=== Problem to solve ===
In the records below, write out word for word the stretch from the line containing "wen kann ich mich wenden?" through the line containing "Die Lieferung erfolgt".

Saved entries
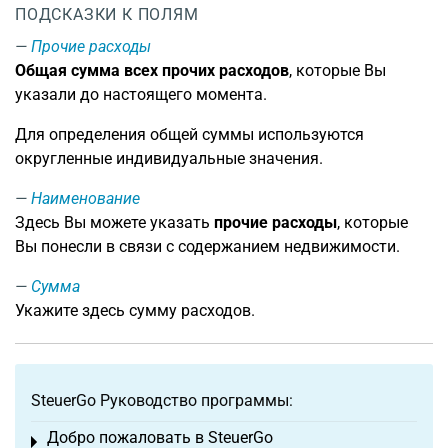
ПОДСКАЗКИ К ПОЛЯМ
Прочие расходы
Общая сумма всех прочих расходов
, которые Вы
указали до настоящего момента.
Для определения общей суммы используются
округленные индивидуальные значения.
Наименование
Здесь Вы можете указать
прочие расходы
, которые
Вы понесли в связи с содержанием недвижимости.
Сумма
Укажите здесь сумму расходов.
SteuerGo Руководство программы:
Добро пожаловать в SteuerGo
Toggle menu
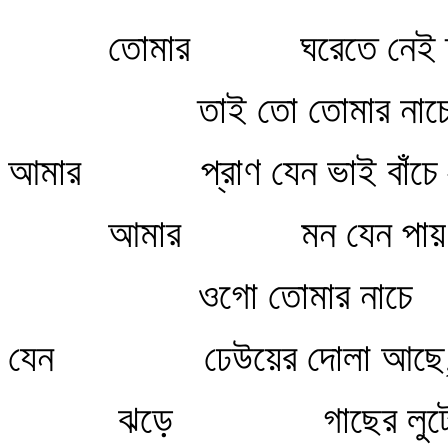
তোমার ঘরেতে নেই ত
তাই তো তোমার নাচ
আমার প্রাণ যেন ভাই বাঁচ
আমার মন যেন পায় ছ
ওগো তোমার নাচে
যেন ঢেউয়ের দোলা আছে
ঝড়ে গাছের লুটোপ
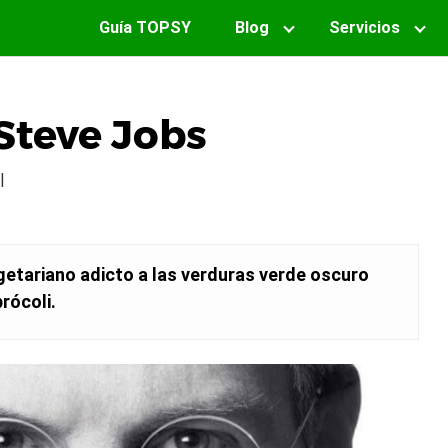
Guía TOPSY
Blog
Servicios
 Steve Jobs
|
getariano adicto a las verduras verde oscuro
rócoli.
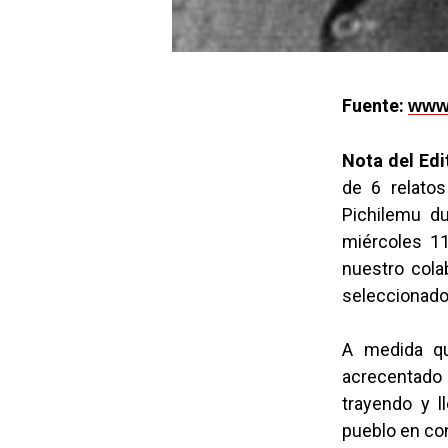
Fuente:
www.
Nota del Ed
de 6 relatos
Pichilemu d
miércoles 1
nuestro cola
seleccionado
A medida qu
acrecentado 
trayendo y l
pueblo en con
...
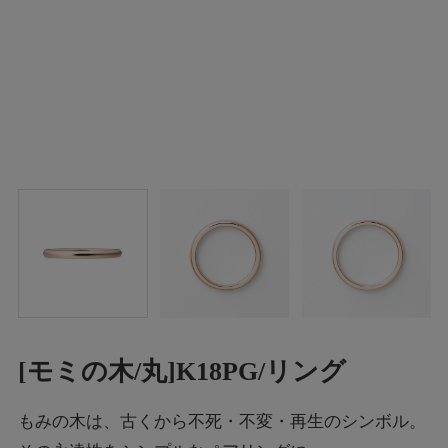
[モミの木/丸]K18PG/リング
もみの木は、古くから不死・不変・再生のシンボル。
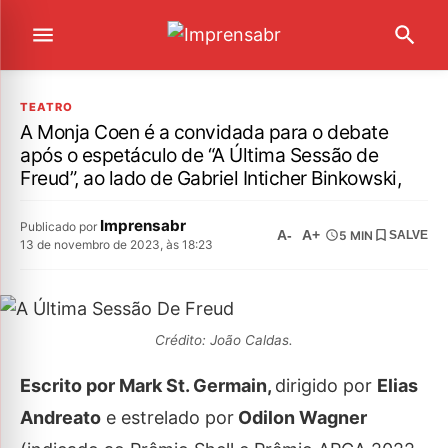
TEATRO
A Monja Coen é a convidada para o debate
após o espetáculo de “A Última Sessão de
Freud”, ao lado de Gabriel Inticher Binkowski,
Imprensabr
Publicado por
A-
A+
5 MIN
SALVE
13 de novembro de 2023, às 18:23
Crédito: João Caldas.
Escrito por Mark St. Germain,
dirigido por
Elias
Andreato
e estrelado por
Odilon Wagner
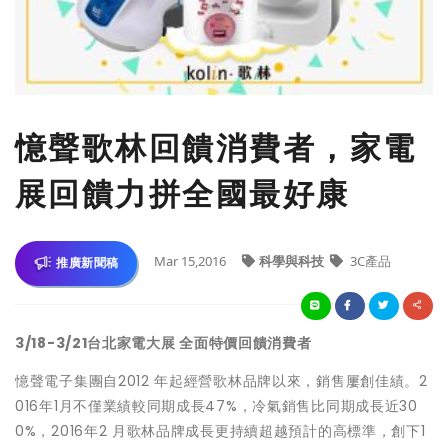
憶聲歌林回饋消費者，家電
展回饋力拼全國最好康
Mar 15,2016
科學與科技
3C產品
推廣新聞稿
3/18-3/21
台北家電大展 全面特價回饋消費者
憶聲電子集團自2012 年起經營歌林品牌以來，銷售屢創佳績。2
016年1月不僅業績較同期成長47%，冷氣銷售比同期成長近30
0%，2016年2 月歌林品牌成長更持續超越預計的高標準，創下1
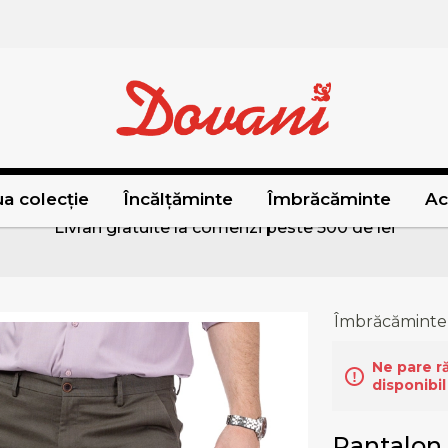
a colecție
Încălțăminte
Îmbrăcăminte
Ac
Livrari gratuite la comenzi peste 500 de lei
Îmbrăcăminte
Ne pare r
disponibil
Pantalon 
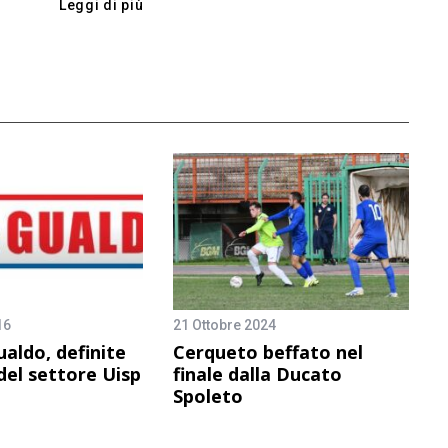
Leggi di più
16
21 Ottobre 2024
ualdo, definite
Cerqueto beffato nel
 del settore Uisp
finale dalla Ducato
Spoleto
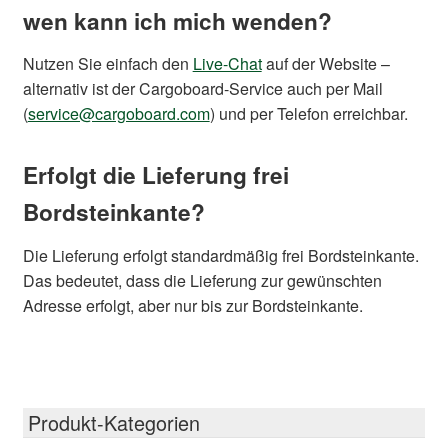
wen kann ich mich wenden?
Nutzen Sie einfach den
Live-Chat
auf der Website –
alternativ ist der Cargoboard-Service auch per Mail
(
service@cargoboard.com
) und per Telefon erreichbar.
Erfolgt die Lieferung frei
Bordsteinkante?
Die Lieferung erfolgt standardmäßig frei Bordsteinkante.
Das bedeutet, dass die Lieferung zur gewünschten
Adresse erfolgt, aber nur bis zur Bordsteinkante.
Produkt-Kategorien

=== Answer ===
wen kann ich mich wenden?
Nutzen Sie einfach den
Live-Chat
auf der Website –
alternativ ist der Cargoboard-Service auch per Mail
(
service@cargoboard.com
) und per Telefon erreichbar.
Erfolgt die Lieferung frei
Bordsteinkante?
Die Lieferung erfolgt standardmäßig frei Bordsteinkante.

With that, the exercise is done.